> **WHAT YOU SHOULD DO**
Exact copies of all the lines below are required, with the pictures omitted.

RAW DATA START

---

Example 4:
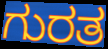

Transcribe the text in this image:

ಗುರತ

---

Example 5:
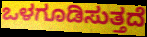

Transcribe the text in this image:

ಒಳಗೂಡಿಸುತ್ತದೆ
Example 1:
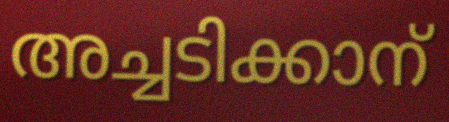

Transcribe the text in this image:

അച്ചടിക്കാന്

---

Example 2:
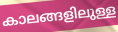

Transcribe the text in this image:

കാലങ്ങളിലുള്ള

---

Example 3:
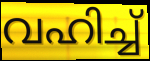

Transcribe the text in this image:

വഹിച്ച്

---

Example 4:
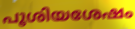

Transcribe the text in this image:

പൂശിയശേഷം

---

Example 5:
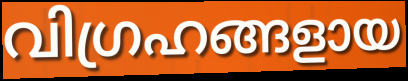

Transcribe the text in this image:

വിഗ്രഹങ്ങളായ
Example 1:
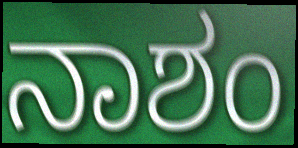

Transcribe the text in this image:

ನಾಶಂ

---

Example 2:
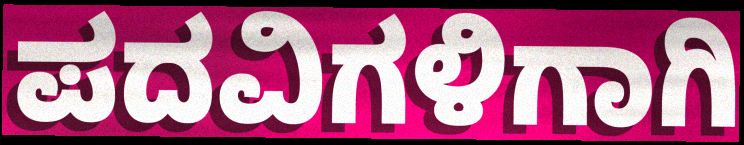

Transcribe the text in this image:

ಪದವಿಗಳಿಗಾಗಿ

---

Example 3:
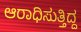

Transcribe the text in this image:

RAW DATA END

> **EXERCISE SOLUTION**
---

Example 4:

Transcribe the text in this image:

ಗುರತ

---

Example 5:

Transcribe the text in this image:

ಒಳಗೂಡಿಸುತ್ತದೆ
Example 1:

Transcribe the text in this image:

അച്ചടിക്കാന്

---

Example 2:

Transcribe the text in this image:

കാലങ്ങളിലുള്ള

---

Example 3:

Transcribe the text in this image:

വഹിച്ച്

---

Example 4:

Transcribe the text in this image:

പൂശിയശേഷം

---

Example 5:

Transcribe the text in this image:

വിഗ്രഹങ്ങളായ
Example 1:

Transcribe the text in this image:

ನಾಶಂ

---

Example 2:

Transcribe the text in this image:

ಪದವಿಗಳಿಗಾಗಿ

---

Example 3:

Transcribe the text in this image:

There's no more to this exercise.